The lights like to appear in the wee hours — particularly between 11 p.m. and 3 a.m. — in Alaska. An advantage in Norway is that it’s dark enough to see them for a longer period during fall and winter.

Do cruisetours in Alaska improve my chances of seeing the lights?

Cruisetours in Alaska can improve your odds of seeing the aurora because they get you to Fairbanks and other inland destinations in Alaska that tend to have more cloud-free skies than in the Inside Passage, where cruise ships sail.

While you might see the lights from Denali National Park and Preserve during the viewing season, venturing to Fairbanks and points farther north will increase your odds.

Fairbanks tourism folks like to brag that if you visit for at least three nights between Aug. 21 and April 21, your chances of seeing the aurora borealis are more than 90%. (That assumes you are out actively looking during the late evening hours.)

Since your cruisetour might not visit for three nights, consider booking extra hotel nights before or after your cruise. Other things to do in this laid-back city (human population: about 100,000; moose population: 16,000) include riverboat tours, gold panning and yoga with reindeer.

You can also see the lights in Canada’s Yukon Territory, including in the gold rush town of Dawson City, which is visited on some Holland America cruisetours.

Related: What’s the best way to view the northern lights? We tried to see them by air, land and sea

Should I go on a cruise just to see the northern lights?

Yes, but remember that the phenomenon is dependent on the weather (clear skies required) and hard to predict, despite scientists’ best efforts.

Viking has wintertime cruises to Norway from London specifically designed to track the lights in the Norwegian Sea during the peak viewing season — throughout the cruise but especially above the Arctic Circle in Tromso and Alta (where the sailings stop overnight). It’s dark in these locales in winter, increasing your chances.

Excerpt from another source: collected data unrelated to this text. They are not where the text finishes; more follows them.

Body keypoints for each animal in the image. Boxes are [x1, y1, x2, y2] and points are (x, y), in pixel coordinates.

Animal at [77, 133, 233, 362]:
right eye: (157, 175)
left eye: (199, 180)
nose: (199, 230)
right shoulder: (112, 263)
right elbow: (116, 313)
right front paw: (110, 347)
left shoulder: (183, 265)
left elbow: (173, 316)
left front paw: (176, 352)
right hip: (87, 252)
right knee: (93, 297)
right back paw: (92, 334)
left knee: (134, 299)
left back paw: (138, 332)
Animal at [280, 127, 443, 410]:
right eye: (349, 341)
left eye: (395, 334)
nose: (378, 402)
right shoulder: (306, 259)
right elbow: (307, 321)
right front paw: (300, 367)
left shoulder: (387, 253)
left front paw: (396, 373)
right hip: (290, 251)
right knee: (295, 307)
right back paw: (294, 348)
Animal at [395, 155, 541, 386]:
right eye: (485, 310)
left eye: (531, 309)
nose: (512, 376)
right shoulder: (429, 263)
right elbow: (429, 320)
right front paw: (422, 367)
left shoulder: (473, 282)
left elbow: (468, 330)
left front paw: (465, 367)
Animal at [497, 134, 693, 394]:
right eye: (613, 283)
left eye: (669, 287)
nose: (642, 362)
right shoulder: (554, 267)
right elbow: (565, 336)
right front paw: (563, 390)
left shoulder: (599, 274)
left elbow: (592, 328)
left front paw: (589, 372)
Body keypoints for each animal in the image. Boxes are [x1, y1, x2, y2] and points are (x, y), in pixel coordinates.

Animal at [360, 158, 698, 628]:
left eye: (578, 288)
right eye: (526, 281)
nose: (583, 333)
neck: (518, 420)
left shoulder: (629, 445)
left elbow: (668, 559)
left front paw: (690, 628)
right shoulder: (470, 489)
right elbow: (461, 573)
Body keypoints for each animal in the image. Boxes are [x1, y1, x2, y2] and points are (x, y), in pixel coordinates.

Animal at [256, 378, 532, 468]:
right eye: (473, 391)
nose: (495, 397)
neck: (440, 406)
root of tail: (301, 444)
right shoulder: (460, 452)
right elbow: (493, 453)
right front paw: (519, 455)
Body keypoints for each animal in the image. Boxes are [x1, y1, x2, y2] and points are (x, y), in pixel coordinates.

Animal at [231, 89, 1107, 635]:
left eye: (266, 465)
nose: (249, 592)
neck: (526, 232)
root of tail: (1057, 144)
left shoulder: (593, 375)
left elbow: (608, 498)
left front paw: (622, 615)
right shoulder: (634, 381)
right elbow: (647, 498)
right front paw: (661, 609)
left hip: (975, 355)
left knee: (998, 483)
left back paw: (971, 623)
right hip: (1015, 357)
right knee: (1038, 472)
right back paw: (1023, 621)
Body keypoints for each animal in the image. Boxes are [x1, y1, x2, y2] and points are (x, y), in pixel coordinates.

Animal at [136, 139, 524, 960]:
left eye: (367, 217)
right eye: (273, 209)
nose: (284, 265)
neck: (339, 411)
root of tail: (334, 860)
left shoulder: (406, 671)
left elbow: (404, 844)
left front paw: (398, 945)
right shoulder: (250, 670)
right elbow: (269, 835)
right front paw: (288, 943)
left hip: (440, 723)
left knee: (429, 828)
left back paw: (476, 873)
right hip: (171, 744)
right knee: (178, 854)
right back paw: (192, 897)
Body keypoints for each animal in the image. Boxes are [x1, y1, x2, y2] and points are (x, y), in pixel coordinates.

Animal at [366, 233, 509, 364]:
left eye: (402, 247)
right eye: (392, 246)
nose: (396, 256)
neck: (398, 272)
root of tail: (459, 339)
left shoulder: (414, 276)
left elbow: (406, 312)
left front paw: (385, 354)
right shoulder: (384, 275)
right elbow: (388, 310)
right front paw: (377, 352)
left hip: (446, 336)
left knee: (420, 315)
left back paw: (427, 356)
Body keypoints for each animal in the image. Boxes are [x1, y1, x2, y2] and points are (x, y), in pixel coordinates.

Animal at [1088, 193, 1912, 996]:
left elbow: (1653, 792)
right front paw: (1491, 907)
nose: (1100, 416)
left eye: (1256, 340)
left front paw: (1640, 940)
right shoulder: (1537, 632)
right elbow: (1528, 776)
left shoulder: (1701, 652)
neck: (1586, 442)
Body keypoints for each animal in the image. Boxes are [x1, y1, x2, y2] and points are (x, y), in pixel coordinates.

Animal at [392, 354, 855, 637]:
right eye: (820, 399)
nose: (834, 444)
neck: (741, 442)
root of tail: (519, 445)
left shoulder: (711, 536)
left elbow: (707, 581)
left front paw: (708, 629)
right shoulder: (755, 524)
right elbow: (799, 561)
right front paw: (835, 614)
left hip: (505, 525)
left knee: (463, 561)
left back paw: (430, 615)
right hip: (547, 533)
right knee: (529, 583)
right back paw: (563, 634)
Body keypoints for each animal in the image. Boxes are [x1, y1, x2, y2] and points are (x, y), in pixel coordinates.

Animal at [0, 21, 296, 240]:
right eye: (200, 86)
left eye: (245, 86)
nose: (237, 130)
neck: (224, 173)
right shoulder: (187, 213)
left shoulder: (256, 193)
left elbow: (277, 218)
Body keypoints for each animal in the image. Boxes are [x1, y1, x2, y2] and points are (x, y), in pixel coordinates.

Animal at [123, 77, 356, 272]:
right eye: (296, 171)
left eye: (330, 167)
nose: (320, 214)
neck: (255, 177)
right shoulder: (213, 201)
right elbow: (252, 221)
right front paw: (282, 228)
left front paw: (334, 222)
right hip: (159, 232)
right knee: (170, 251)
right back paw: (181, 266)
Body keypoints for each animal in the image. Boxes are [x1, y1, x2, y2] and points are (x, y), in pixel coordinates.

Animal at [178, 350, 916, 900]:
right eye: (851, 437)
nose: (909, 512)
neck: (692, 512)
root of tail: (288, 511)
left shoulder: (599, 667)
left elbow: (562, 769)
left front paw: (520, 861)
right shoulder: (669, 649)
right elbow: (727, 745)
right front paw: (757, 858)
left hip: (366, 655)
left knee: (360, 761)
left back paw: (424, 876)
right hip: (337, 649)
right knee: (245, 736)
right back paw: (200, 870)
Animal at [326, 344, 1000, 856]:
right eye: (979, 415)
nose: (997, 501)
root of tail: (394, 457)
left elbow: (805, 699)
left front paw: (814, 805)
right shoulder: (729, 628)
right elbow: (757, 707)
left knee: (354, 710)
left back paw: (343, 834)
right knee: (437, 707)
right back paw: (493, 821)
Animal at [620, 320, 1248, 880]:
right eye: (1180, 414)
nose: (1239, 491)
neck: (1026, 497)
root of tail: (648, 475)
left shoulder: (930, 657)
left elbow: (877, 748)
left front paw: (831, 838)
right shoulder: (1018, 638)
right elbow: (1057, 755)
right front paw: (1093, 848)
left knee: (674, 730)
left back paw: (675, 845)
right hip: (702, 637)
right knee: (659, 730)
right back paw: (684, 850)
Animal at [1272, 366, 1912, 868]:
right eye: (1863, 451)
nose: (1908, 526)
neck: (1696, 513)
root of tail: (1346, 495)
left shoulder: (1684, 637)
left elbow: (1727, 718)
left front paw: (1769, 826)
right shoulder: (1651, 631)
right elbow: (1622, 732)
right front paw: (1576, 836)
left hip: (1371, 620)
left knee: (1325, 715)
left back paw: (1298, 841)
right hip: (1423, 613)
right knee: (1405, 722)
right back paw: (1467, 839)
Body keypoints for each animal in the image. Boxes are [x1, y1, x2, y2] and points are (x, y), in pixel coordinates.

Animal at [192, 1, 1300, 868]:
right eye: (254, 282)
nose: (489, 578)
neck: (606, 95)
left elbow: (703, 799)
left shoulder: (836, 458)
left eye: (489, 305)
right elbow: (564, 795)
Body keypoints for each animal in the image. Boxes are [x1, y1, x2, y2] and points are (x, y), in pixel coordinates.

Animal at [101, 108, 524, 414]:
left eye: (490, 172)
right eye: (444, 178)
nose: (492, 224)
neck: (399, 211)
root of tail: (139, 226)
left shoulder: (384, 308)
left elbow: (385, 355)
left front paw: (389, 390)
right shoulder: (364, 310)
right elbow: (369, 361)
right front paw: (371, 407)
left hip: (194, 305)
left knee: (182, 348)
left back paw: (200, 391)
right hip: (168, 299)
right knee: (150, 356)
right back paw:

Hurtigruten is so invested in its northern lights experiences that it has hired famed northern lights astronomer Tom Kerss as its “chief aurora chaser.” He will serve as an onboard expert, offering talks and workshops for passengers.

The line is so sure you will see the lights on the October-through-March sailings of its year-round 11- and 12-day Norwegian Coastal Express itineraries that the company has a guarantee called the Northern Lights Promise. If the deck’s officers don’t announce to all on board that the northern lights are happening, you can get a six- or seven-day Norwegian Coastal cruise for free.